Когда мать моя узнала, как я близок был к тому, чтоб разум мой угас навеки от губительного состава старых цыганок, то она, рыдая, прижала меня к груди своей и призывала небо в свидетели, — чего бы ни потребовала моя избавительница, все будет непременно исполнено. «Говори, мой Готфрид, говори, что я могу сделать для нее? Чем могу воздать за услугу, которая выше всякой цены? Нужно ль отдать половину имущества? — наперед соглашаюсь на все вознаграждения, на все пожертвования, хочет ли быть моею дочерью? — Сию минуту готова подписать акт ее усыновления!.. Говори, милый мой, вразуми меня; я на все готова, все сделаю для той, которая сохранила мне сына моего».

Тогда я открыл матери тайну мою, открыл ей, что в Мариоле нашел я то существо, образ которого живет в душе моей со дня моего рождения; который никогда ни на секунду не выходил из мыслей моих, — которым день и ночь занято было мое воображение!
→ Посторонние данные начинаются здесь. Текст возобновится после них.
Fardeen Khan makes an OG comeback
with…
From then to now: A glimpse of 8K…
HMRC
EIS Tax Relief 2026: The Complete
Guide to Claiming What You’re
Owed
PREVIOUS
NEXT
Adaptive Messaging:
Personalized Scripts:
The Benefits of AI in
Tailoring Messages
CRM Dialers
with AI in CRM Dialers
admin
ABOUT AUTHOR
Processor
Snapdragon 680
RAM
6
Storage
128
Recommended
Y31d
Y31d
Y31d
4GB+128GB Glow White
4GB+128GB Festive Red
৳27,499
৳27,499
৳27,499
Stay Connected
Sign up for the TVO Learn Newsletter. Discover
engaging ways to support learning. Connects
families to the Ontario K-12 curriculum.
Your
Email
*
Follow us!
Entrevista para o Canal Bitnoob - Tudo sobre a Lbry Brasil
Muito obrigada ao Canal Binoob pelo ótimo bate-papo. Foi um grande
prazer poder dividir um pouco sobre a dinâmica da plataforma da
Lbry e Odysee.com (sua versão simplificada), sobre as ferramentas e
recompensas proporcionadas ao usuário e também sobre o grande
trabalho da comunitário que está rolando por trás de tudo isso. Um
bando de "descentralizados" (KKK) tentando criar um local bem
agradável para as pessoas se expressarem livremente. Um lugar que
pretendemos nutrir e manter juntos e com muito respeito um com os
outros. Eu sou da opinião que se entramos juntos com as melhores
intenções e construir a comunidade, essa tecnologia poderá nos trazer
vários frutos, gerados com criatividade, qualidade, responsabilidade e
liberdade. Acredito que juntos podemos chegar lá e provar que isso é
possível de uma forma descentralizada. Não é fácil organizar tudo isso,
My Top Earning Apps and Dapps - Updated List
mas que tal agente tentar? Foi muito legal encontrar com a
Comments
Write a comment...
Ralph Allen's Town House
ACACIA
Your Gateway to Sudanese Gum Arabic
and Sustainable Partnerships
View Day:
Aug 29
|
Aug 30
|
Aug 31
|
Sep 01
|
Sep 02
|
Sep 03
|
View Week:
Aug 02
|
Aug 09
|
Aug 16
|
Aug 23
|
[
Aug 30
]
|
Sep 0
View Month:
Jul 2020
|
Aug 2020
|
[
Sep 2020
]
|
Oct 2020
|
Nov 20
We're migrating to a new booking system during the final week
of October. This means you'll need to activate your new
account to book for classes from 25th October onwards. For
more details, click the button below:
Я готов был пасть под бременем невыносимых страданий, когда судьба, сжалясь, представила наконец ее глазам моим… «И теперь, любезная матушка, — говорил я, обнимая колена ее, — если Мариола не будет моею, то дар ее послужит только к тому, чтоб жизнь моя скорее погасла: в мучительном состоянии безнадежной любви, расстройство ума было б охранением жизни моей, ибо сумасшествие притупляет силу душевных ощущений; но теперь я только тем и дышу, о том мыслю, того жажду, чтоб назвать Мариолу своею и не разлучаться с нею во всю жизнь!»
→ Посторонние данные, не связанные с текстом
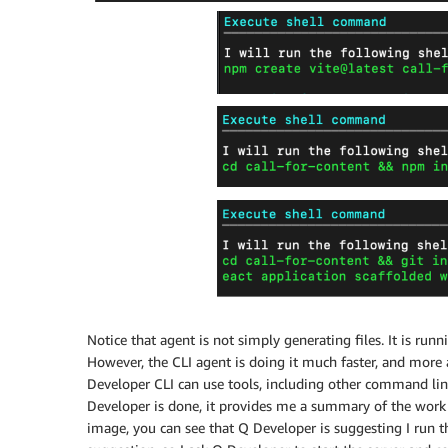
Notice that agent is not simply generating files. It is 
However, the CLI agent is doing it much faster, and mor
Developer CLI can use tools, including other command lin
Developer is done, it provides me a summary of the work 
image, you can see that Q Developer is suggesting I run t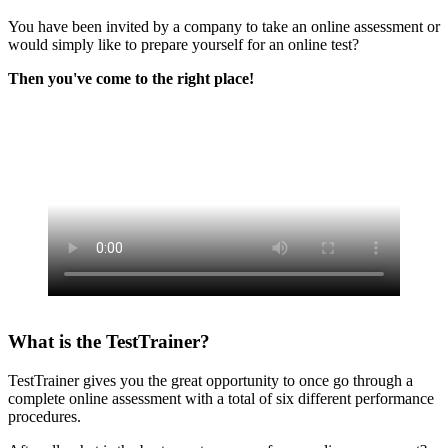
You have been invited by a company to take an online assessment or
would simply like to prepare yourself for an online test?
Then you've come to the right place!
What is the TestTrainer?
TestTrainer gives you the great opportunity to once go through a
complete online assessment with a total of six different performance
procedures.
Пока я говорил, мать моя в молчании проливала источники слез; сильное волнение духа и страдание горделивой души, не совсем еще покорившейся высокой добродетели смирения, ясно изображались на ее прискорбном лице. Наконец она победила себя: «Будь счастлив, сын мой, так, как ты хочешь… я согласна на все!.. Правда, что ты умрешь для потомства и для отечества, но по крайней мере останешься жить для своей матери!»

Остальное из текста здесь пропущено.